## THE TASK
Transcribe the lines below exactly, starting with the line that contains "Views of one" and continuing up to and including the line that contains "-0.029393, 0.911307, -0.947622]]".

## EXCERPTED DATA
-- -- --

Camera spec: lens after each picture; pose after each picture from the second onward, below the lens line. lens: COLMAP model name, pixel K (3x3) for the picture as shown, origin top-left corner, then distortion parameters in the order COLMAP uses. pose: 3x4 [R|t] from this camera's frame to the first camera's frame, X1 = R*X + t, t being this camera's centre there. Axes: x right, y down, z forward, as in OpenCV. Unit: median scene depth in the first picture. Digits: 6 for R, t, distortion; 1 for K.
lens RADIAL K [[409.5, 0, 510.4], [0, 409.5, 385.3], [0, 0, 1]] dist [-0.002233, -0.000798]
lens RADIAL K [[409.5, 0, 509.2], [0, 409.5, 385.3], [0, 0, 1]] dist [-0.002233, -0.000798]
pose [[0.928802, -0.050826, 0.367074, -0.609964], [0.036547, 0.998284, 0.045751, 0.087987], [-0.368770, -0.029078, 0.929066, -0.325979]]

-- -- --

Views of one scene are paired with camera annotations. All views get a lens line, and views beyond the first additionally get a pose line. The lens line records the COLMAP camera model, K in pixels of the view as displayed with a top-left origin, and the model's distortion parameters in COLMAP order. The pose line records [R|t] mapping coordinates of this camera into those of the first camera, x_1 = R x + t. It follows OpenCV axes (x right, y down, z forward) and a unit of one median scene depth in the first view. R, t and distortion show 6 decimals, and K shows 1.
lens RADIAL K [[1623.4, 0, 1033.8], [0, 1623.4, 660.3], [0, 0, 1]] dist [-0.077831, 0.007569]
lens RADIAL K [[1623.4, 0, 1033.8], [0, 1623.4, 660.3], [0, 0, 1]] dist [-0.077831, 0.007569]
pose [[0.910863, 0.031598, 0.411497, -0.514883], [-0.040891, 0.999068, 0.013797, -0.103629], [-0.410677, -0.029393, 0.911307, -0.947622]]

-- -- --

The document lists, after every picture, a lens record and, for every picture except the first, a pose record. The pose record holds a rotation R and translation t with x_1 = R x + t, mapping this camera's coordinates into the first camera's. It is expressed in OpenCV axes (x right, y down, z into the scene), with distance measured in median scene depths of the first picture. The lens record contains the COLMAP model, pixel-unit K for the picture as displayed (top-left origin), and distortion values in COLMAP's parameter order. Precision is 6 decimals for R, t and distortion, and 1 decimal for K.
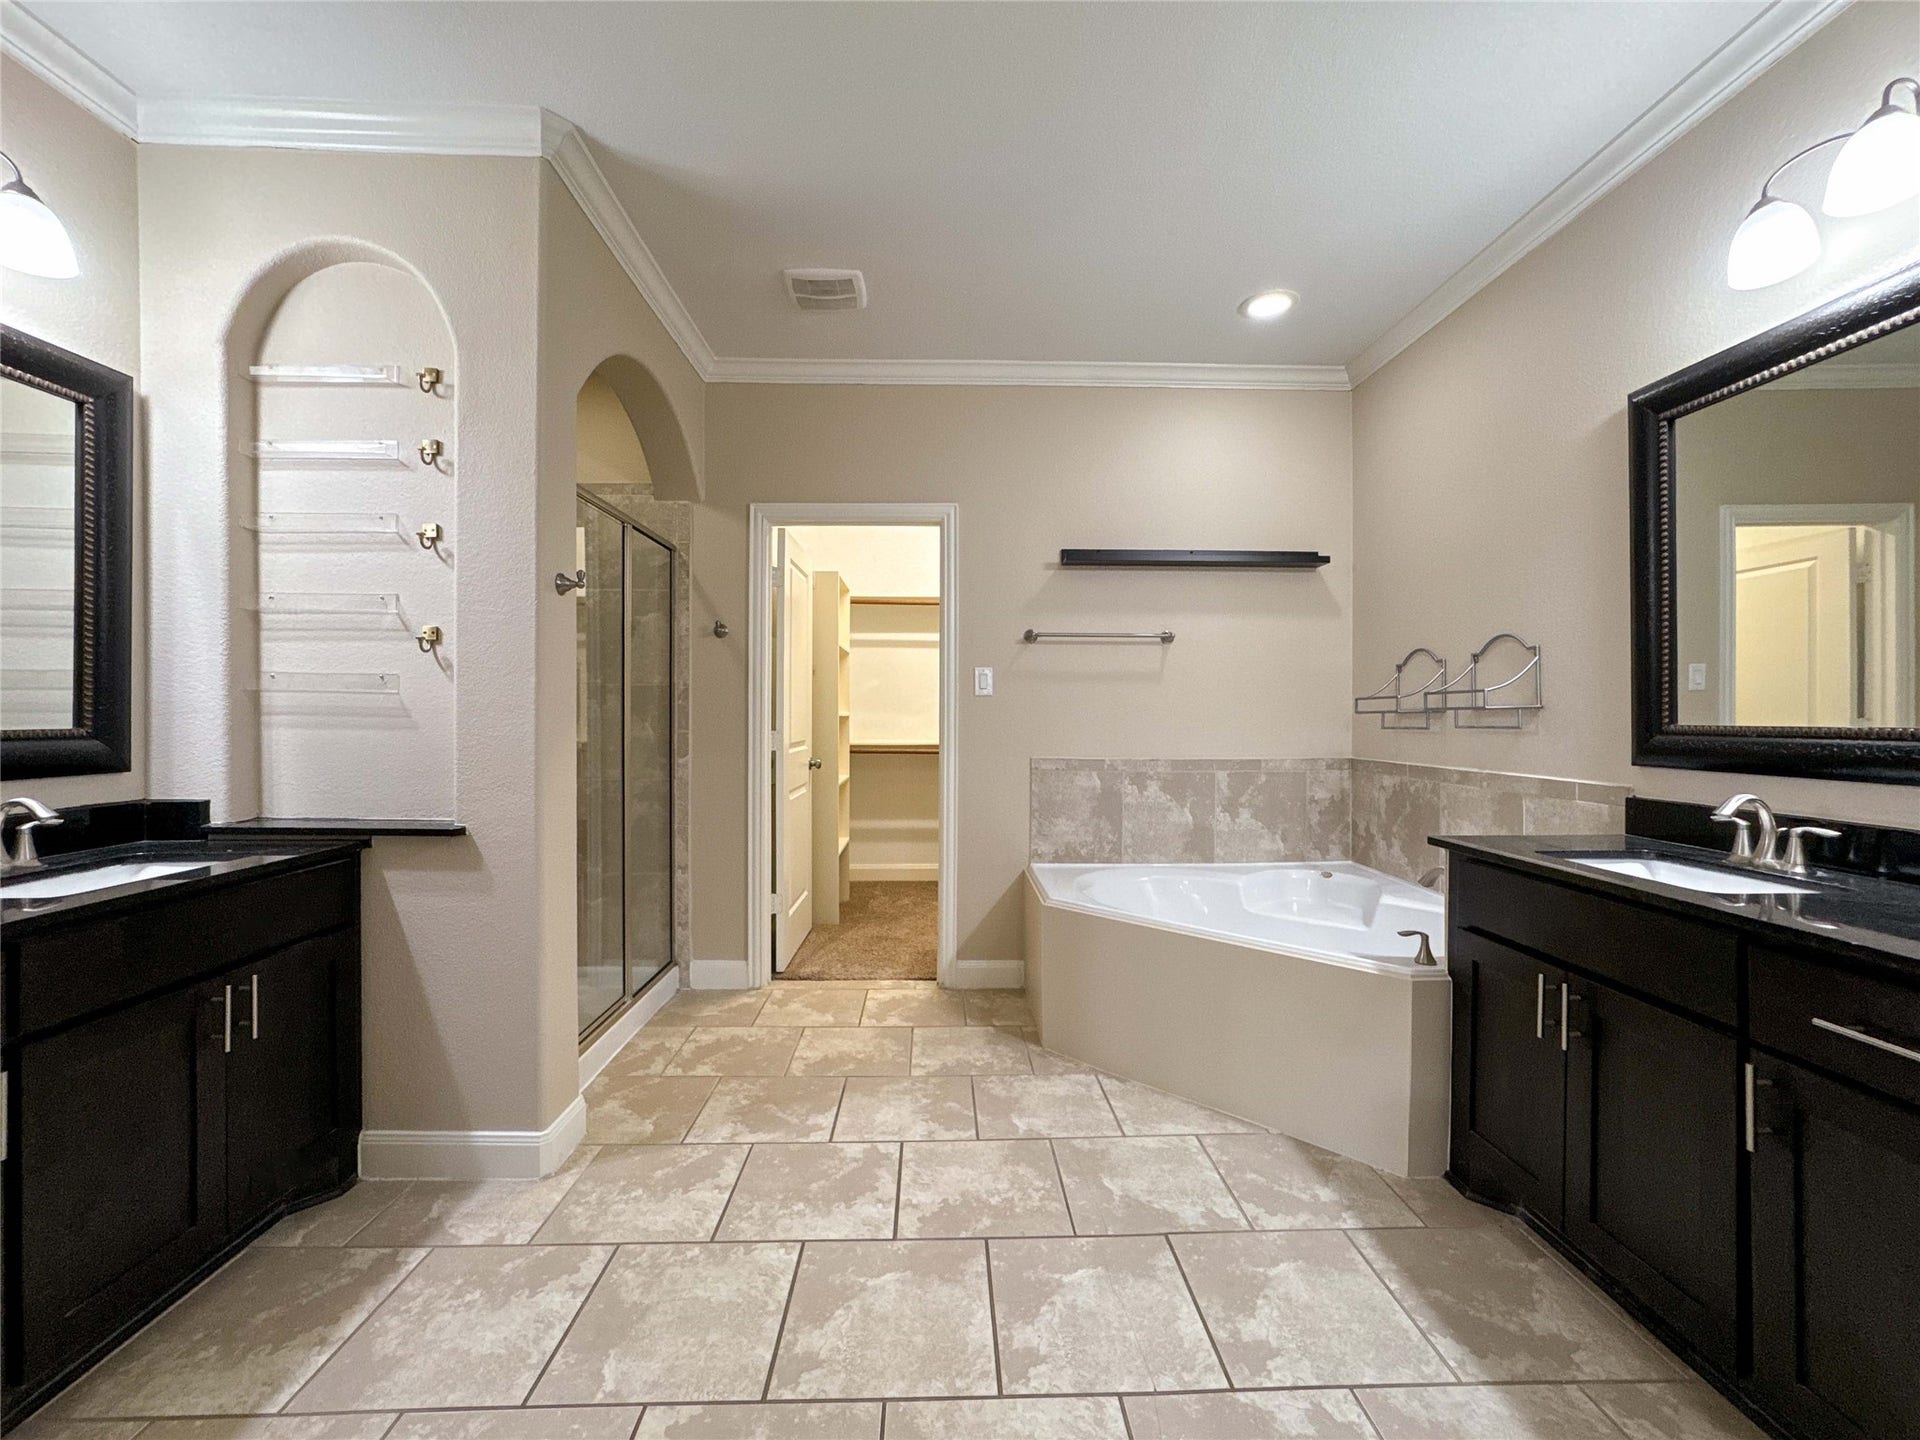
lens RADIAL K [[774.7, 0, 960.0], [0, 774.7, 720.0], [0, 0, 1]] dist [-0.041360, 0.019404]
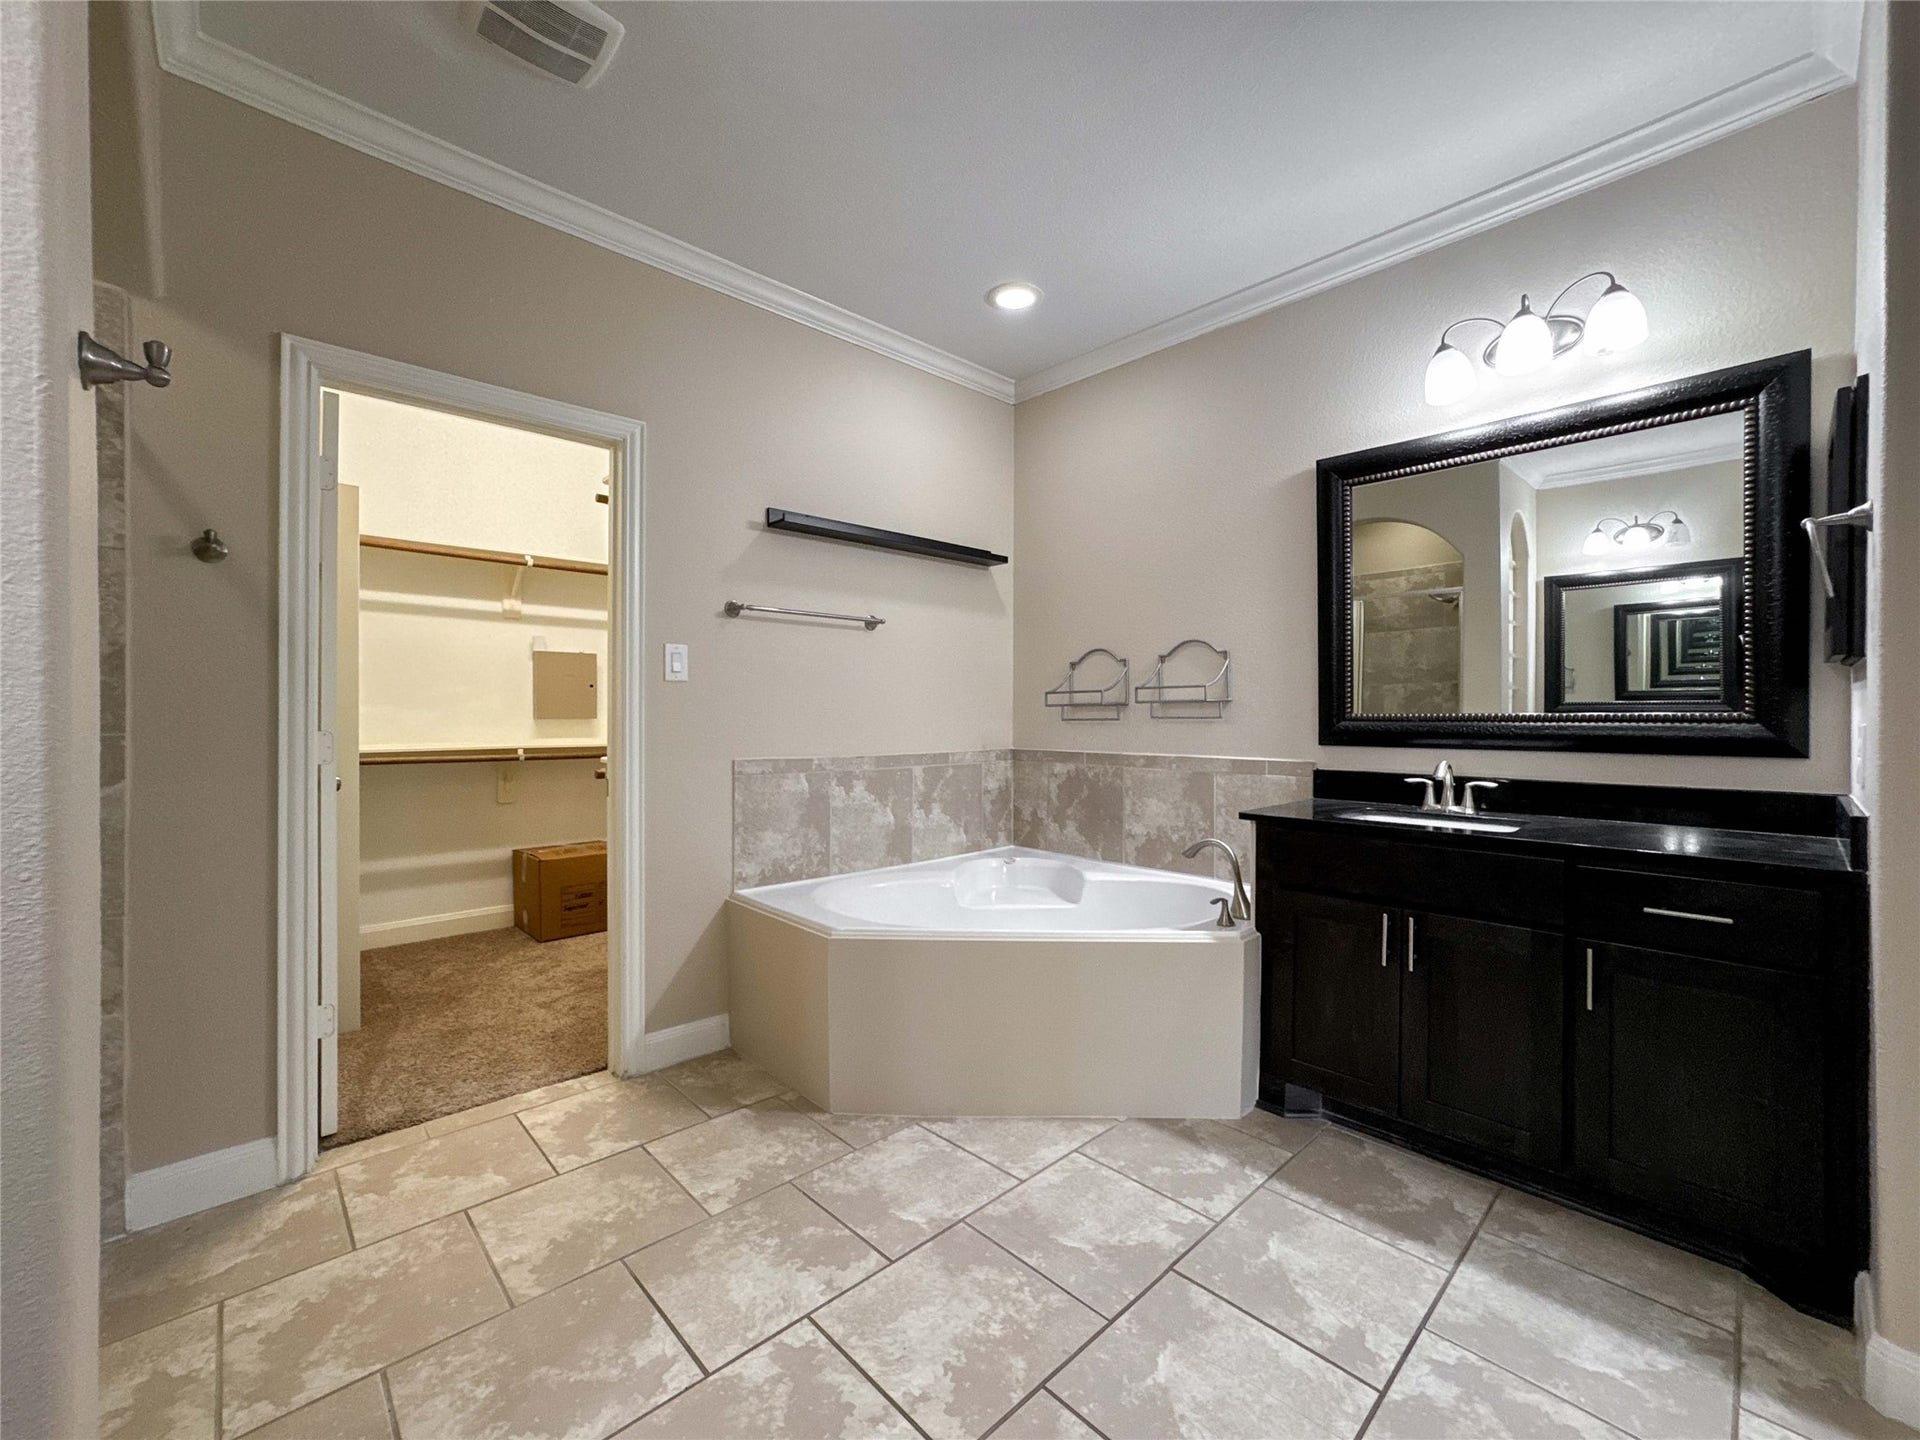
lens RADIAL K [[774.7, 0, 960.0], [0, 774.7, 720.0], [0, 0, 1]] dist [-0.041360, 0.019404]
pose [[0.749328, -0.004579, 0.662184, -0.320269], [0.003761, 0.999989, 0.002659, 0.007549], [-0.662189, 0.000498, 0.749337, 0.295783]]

-- -- --

## EXPECTED ANSWER
Views of one scene are paired with camera annotations. All views get a lens line, and views beyond the first additionally get a pose line. The lens line records the COLMAP camera model, K in pixels of the view as displayed with a top-left origin, and the model's distortion parameters in COLMAP order. The pose line records [R|t] mapping coordinates of this camera into those of the first camera, x_1 = R x + t. It follows OpenCV axes (x right, y down, z forward) and a unit of one median scene depth in the first view. R, t and distortion show 6 decimals, and K shows 1.
lens RADIAL K [[1623.4, 0, 1033.8], [0, 1623.4, 660.3], [0, 0, 1]] dist [-0.077831, 0.007569]
lens RADIAL K [[1623.4, 0, 1033.8], [0, 1623.4, 660.3], [0, 0, 1]] dist [-0.077831, 0.007569]
pose [[0.910863, 0.031598, 0.411497, -0.514883], [-0.040891, 0.999068, 0.013797, -0.103629], [-0.410677, -0.029393, 0.911307, -0.947622]]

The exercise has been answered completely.